Two businessmen linked to Trump Ukraine scandal arrested on U.S. charges

Politics

WASHINGTON (Reuters) – Two foreign-born Florida businessmen associated with U.S. President Donald Trump’s personal lawyer Rudy Giuliani have been arrested on suspicion of conspiring to funnel foreign money to U.S. political candidates, officials said on Thursday.

FILE PHOTO: U.S. President Donald Trump’s personal lawyer Rudy Giuliani has coffee with Ukrainian-American businessman Lev Parnas at the Trump International Hotel in Washington, U.S. September 20, 2019. REUTERS/Aram Roston/File Photo

The businessmen, Lev Parnas and Igor Fruman, were arrested in connection with a New York case involving campaign finance laws, a spokesman for the U.S. Attorney’s Office in Manhattan said.

The arrests were the latest dramatic development in a political drama that threatens Trump’s presidency. They come as the Democratic-led U.S. House of Representatives conducts an impeachment inquiry into the Republican president centered on Trump’s request in a July telephone call for Ukraine’s president to investigate former Vice President Joe Biden, a leading Democratic rival in the 2020 presidential election.

Parnas is a Ukrainian businessman. Fruman is a real estate investor who was born in Belarus. Both, according to various media accounts, helped introduce Giuliani into top Ukrainian political circles.

Parnas and Fruman conspired to “funnel foreign money to candidates for federal and state office,” according to a federal court filing in New York. The two men made illegal contributions using straw donors, according to the indictment.

John Dowd, the lawyer for the two men, declined comment on the charges.

The two men had been planning to fly to Vienna on Wednesday night, according to a source familiar with the matter.

Parnas and Fruman were expected to appear in a federal court in Virginia later on Thursday, the Wall Street Journal reported, citing people familiar with the matter.

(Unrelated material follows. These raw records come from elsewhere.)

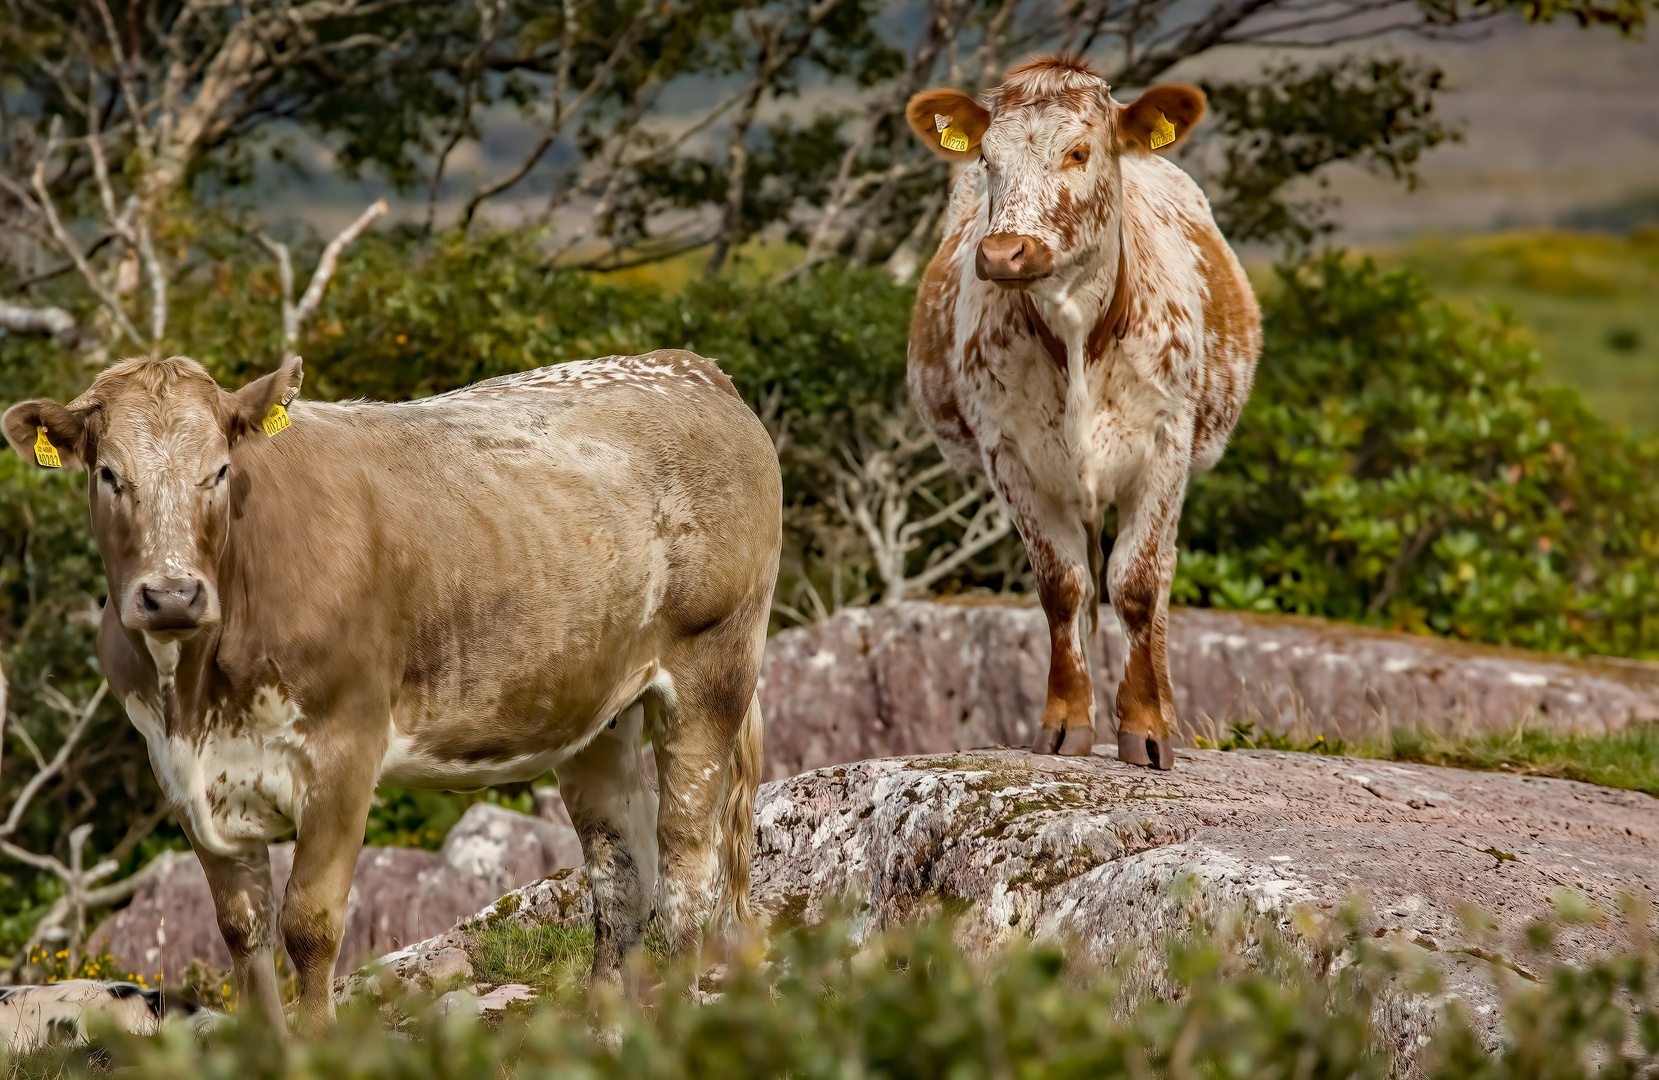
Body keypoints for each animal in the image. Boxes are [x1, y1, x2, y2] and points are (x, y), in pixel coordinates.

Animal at [3, 350, 779, 1035]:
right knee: (621, 875)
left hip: (714, 666)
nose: (170, 595)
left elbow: (309, 926)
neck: (196, 693)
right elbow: (243, 931)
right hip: (594, 714)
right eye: (109, 474)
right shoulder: (181, 771)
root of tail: (691, 369)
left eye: (218, 471)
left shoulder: (346, 747)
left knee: (689, 863)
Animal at [909, 57, 1254, 769]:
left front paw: (1146, 727)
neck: (1074, 335)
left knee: (1160, 576)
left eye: (1078, 152)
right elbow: (1062, 585)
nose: (1004, 252)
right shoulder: (1007, 455)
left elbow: (1138, 584)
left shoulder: (1166, 444)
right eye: (986, 157)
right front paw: (1068, 721)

The Journal described the two men as donors to a pro-Trump fundraising committee who helped Giuliani’s efforts to investigate Biden.

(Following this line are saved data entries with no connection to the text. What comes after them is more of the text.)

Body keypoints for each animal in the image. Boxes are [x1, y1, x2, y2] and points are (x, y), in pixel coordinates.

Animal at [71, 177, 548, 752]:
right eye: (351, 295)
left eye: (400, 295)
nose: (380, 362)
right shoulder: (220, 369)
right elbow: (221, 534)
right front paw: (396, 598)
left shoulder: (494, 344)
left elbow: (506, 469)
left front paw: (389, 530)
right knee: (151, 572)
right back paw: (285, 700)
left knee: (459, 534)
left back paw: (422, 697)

Two other people who were charged in the indictment were David Correia, a U.S. businessman, and Andrey Kukushkin, a Ukrainian-born U.S. businessman.

The Campaign Legal Center, a nonprofit that favors campaign finance regulation, had urged a U.S. government agency in a July 2018 complaint to investigate whether Parnas and Fruman had broken the law by using a shell company to disguise the source of a $325,000 donation to a pro-Trump political action committee.

The CLC later supplemented its complaint to the U.S. Federal Election Commission to include evidence of wire transfers showing the movement of the funds.

Parnas told Reuters last month he knew the FBI was investigating him but was not sure why.

“I don’t know what the FBI wants,” Parnas said at the time.

Parnas said that any violations of Federal Election Commission rules were unwitting and a “clerical thing” because he was not an experienced political donor. Parnas said he was not trying to hide the source of the $325,000 donation.

He said he gave the money to America First Action committee because “we are huge supporters of the president.”

FOREIGN INTERFERENCE

Nancy Pelosi, who as House Speaker is the top Democrat in the chamber, launched the impeachment inquiry last month after the revelation that Trump had sought foreign interference in the 2020 U.S. election.

A whistleblower complaint to Congress also raised concerns that Trump leveraged $400 million in U.S. aid to try to secure a promise from Ukraine’s president to investigate Biden and his son, Hunter Biden.

Trump has denied wrongdoing and has described the probe as a partisan smear.

FILE PHOTO: U.S. President Donald Trump’s personal lawyer Rudy Giuliani has coffee with Ukrainian-American businessman Lev Parnas at the Trump International Hotel in Washington, U.S. September 20, 2019. REUTERS/Aram Roston/File Photo

Democrats are getting impatient with the administration’s blocks on its investigation.

“Republicans are now refusing to answer the simplest question: whether it’s acceptable for a president to pressure foreign countries to undermine our elections. American elections should be decided by Americans, not by ‘favors’ from foreign governments,” Pelosi tweeted on Thursday.